Текст страницы –
= = = =
Эти два года очень утвердили его в верности Западу. Он верил в Запад слепо, он не хотел признавать его слабостей, он считал несокрушимыми западные армии, непогрешимыми его политиков. Он не верил нашему рассказу, что за время его заключения Сталин решился на блокаду Берлина и она сошла ему вполне благополучно. Молочная шея Эрика и кремовые щёки рдели от негодования, когда мы высмеивали Черчилля и Рузвельта. Так же был уверен он, что Запад не потерпит его, Эрика, заключения; что вот сейчас по сведениям с Куйбышевской пересылки разведка узнает, что Эрик не утонул в Шпрее, а сидит в Союзе, – и его выкупят или выменяют. (Этой верой в особенность своей судьбы среди других арестантских судеб он напоминал наших благонамеренных ортодоксов.) Несмотря на жаркие схватки, он звал Пани на и меня к себе в Стокгольм при случае («нас каждый знает, – с усталой улыбкой говорил он, – отец мой почти содержит двор шведского короля»). А пока сыну миллиардера нечем было вытираться, и я подарил ему лишнее драненькое полотенце. Скоро взяли его на этап[160].
А переброска всё идёт! – вводят, выводят, по одному и пачками, гонят куда-то этапы. С виду такое деловое, такое планоосмысленное движение – даже поверить нельзя, сколько в нём чепухи.
= = = =
Задачи для решения –
**1)** Перепишите без изменений строки записей, начиная со строки с «08 אוגוסט 2026 / 13:55» и заканчивая строкой с «הרב אזולאי. ילדים רבים צפויים ליהנ», включая обе эти строки.
**2)** Продолжите текст об арестанте Эрике и тюремных этапах, начав сразу после его последнего предложения.
Текст и записи взяты из разных источников.

Фрагменты записей –
= = = =
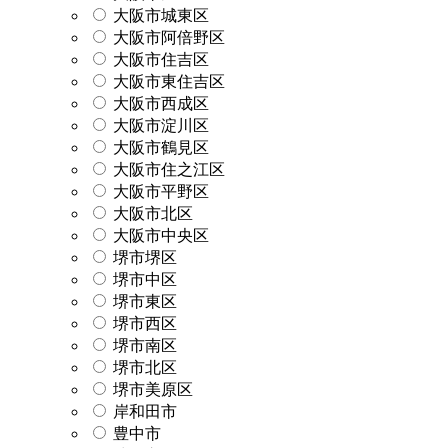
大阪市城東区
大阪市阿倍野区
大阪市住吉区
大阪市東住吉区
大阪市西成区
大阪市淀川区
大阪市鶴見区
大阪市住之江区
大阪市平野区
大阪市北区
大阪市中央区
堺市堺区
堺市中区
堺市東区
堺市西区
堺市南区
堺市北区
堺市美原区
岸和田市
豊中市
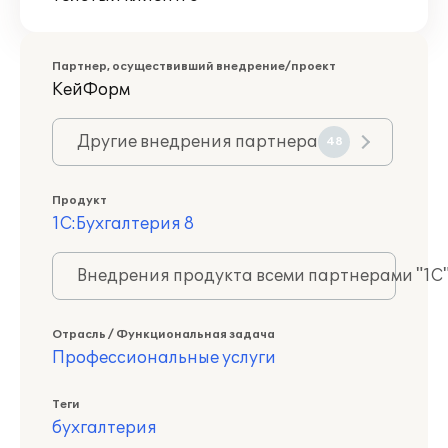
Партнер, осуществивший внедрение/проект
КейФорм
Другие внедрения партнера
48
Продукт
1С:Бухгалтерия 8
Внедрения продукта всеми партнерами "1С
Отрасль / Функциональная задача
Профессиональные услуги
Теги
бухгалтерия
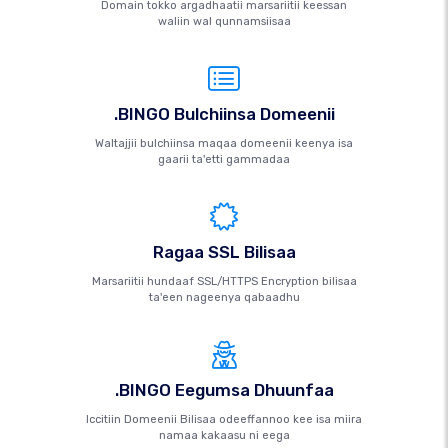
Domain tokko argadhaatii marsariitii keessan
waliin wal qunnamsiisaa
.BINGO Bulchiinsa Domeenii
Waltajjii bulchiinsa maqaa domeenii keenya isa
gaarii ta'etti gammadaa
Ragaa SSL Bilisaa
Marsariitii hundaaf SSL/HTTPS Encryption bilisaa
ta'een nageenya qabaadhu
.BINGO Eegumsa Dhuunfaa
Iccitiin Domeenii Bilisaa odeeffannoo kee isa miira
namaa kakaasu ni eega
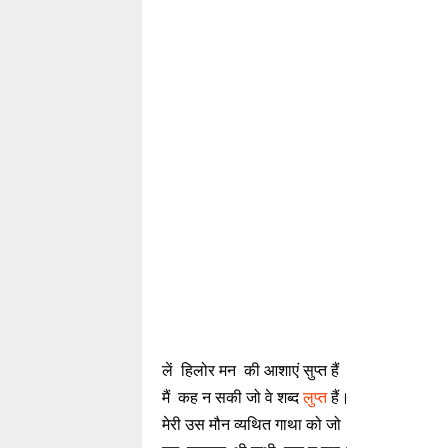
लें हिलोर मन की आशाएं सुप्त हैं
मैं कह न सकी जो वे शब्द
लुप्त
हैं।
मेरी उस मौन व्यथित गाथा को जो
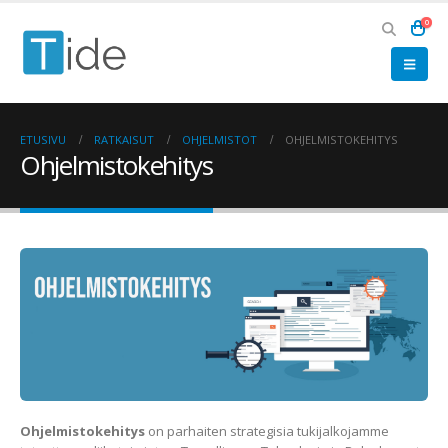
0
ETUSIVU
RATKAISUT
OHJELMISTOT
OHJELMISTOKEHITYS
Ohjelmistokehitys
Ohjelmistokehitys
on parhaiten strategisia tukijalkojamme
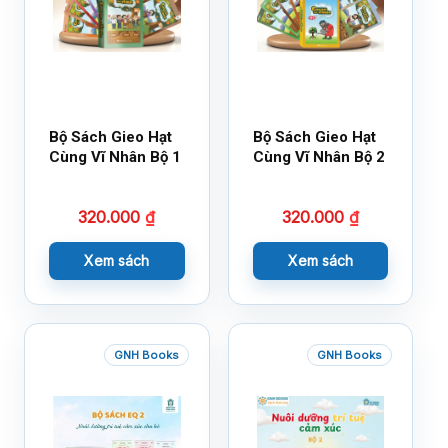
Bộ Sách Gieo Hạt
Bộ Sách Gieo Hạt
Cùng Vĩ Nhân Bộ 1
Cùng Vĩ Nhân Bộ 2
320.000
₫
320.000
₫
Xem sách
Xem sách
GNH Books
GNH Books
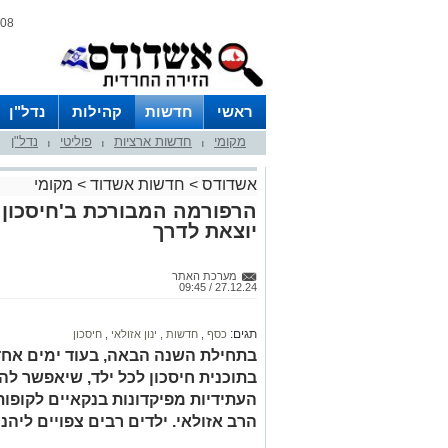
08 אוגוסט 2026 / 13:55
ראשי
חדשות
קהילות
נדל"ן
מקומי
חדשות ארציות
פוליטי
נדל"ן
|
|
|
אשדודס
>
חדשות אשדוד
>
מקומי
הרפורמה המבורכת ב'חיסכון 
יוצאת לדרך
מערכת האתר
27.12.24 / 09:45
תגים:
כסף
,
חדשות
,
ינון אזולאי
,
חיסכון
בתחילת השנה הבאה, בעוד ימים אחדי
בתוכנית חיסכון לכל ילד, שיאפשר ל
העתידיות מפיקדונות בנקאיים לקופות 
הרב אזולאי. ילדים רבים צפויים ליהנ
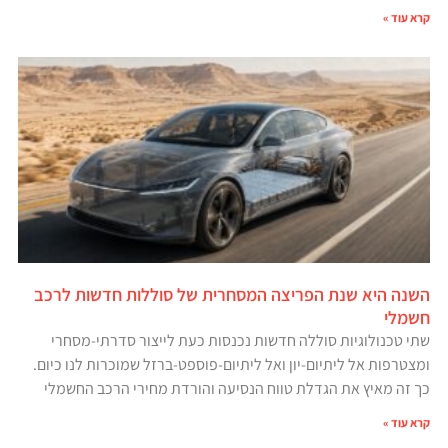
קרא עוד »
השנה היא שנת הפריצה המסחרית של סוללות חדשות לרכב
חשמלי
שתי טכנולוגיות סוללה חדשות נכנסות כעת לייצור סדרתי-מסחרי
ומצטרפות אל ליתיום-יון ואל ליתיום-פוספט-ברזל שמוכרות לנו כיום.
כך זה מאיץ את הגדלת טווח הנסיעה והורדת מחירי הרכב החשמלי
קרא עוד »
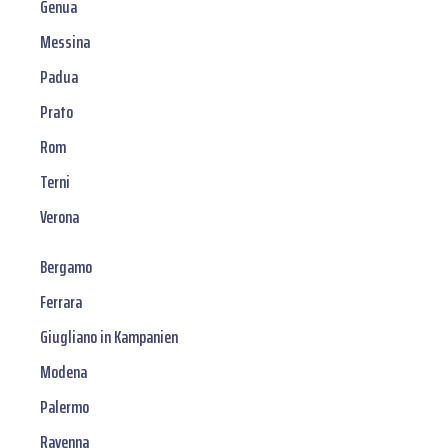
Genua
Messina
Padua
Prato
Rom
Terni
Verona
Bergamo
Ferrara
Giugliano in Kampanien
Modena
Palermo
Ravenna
= = = =
Ответы к заданиям –
**1)**
08 אוגוסט 2026 / 13:55
ראשי
חדשות
קהילות
נדל"ן
מקומי
חדשות ארציות
פוליטי
נדל"ן
|
|
|
אשדודס
>
חדשות אשדוד
>
מקומי
הרפורמה המבורכת ב'חיסכון 
יוצאת לדרך
מערכת האתר
27.12.24 / 09:45
תגים:
כסף
,
חדשות
,
ינון אזולאי
,
חיסכון
בתחילת השנה הבאה, בעוד ימים אחדי
בתוכנית חיסכון לכל ילד, שיאפשר ל
העתידיות מפיקדונות בנקאיים לקופות 
הרב אזולאי. ילדים רבים צפויים ליהנ

**2)**
В 1949 году создаются Особые лагеря – и вот чьим-то верховным решением массы женщин гонят из лагерей европейского Севера и Заволжья – через Свердловскую пересылку – в Сибирь, в Тайшет, в Озёрлаг. Но уже в 50-м году Кто-то нашёл удобным стягивать женщин не в Озёрлаге, а в Дубравлаге – в Темниках, в Мордовии. И вот эти самые женщины, испытывая все удобства гулаговских путешествий, тянутся через эту же самую Свердловскую пересылку – на запад. В 51-м году создаются новые Особлаги в Кемеровской области (Камышлаг) – вот где, оказывается, нужен женский труд! И злополучных женщин мордуют теперь в Кемеровские лагеря через ту же заклятую Свердловскую пересылку. Приходят времена высвобождения – но не для всех же! И тех женщин, кто остался тянуть срок среди всеобщего хрущёвского полегчания, – качают опять из Сибири через Свердловскую пересылку – в Мордовию: стянуть их вместе будет верней.